Paid Search — Impression Share

If your Google Ads Impression Share is 72%, you're already capturing 72% of available queries. The RTG Score is 72 — meaning only 28 points of headroom remain before you hit the ceiling. High IS = high saturation = lower priority for more budget (unless you expand keywords or geographies first).

Paid Social — Reach × Frequency blend

Social saturation comes from two directions: audience penetration (what % of your target audience have you reached?) and frequency (how many times has the average reached person seen your ads?). Reaching 80% of your audience at 6× frequency is a very different situation from reaching 20% at 1.5×. The RTG Score blends both signals: 50% weight on reach saturation, 50% on frequency saturation (capped at 7× as full saturation).

Framework credit

Originally by Johnathan Dane

The RTG Score / Directional Confidence framework was shared by Johnathan Dane on LinkedIn. This tool is an interactive implementation of his framework. All conceptual credit goes to him.

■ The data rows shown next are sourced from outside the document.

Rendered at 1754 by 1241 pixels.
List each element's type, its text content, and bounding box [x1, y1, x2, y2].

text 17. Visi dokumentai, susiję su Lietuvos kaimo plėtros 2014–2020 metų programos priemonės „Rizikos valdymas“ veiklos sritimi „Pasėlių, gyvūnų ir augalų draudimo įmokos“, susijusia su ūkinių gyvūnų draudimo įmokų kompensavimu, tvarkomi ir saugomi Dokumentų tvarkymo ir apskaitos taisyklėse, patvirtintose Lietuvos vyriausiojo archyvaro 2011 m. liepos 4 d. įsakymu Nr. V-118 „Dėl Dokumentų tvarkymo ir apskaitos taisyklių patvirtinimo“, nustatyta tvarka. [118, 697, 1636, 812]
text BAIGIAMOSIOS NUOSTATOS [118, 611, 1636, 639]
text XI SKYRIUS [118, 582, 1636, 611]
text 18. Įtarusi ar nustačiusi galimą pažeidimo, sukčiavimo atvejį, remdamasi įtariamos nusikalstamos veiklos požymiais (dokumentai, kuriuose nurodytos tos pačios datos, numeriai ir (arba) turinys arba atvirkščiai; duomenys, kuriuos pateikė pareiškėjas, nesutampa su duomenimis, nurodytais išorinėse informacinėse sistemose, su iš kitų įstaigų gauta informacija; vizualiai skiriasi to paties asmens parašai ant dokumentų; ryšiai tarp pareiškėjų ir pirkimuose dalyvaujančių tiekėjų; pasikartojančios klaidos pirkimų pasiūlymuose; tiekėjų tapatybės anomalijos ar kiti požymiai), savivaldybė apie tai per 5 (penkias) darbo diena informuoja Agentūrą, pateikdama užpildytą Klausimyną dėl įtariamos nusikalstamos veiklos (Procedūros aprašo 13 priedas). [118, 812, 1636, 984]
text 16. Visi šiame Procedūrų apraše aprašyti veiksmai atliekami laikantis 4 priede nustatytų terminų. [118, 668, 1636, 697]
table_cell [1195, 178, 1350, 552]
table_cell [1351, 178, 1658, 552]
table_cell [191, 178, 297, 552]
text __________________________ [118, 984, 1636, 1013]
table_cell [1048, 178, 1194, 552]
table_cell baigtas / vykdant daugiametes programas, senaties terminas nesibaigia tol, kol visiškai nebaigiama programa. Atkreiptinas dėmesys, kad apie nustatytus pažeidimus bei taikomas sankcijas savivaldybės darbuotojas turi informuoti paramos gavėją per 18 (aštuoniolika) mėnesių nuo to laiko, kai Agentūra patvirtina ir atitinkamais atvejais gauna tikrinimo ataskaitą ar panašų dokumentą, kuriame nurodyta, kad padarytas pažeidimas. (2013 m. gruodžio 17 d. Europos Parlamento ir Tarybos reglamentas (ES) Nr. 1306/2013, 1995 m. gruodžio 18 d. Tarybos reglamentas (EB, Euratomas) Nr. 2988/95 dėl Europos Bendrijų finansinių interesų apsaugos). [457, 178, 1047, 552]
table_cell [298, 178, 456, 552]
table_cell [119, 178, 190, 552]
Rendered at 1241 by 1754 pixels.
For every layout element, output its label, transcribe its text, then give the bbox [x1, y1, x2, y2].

Frequently asked questions

Should I move budget to the lowest RTG channel even if the cost/customer is higher?
Not automatically. The RTG Score answers "where is there room to scale?" — but low cost/customer is a prerequisite for getting budget, as the framework states. Prioritise channels that have both acceptable economics AND a low RTG Score. A channel with great economics but high saturation will show diminishing returns quickly.
My customer journeys are multi-touch. How do I handle attribution?
The framework acknowledges this directly: customer journeys are not linear, but you need a simplified model to create directional confidence. Use last-click or data-driven attribution consistently across all channels. The goal is comparability, not perfection — whichever attribution model you use, apply it everywhere.
What counts as "customers" vs conversions?
Use whichever metric represents real revenue to your business. For ecommerce: orders. For B2B: qualified leads, SQL meetings, or closed deals depending on your attribution window. The key is using the same definition across all channels — that is the entire point of the apples-to-apples comparison.
How often should I recalculate?
Monthly, aligned to your budget review cycle. Impression Share and social reach/frequency fluctuate with seasonality and competition, so a one-time snapshot is directional but not permanent. Build this as a monthly check-in rather than a one-off calculation.
What is a "good" RTG Score?
There is no universal threshold — it is relative across your own channels. A channel at RTG 40 has more room to grow than a channel at RTG 75, regardless of the absolute numbers. The ranking matters more than the absolute score. If all your channels score 70+, the real question is whether to expand your channel mix rather than reallocating within it.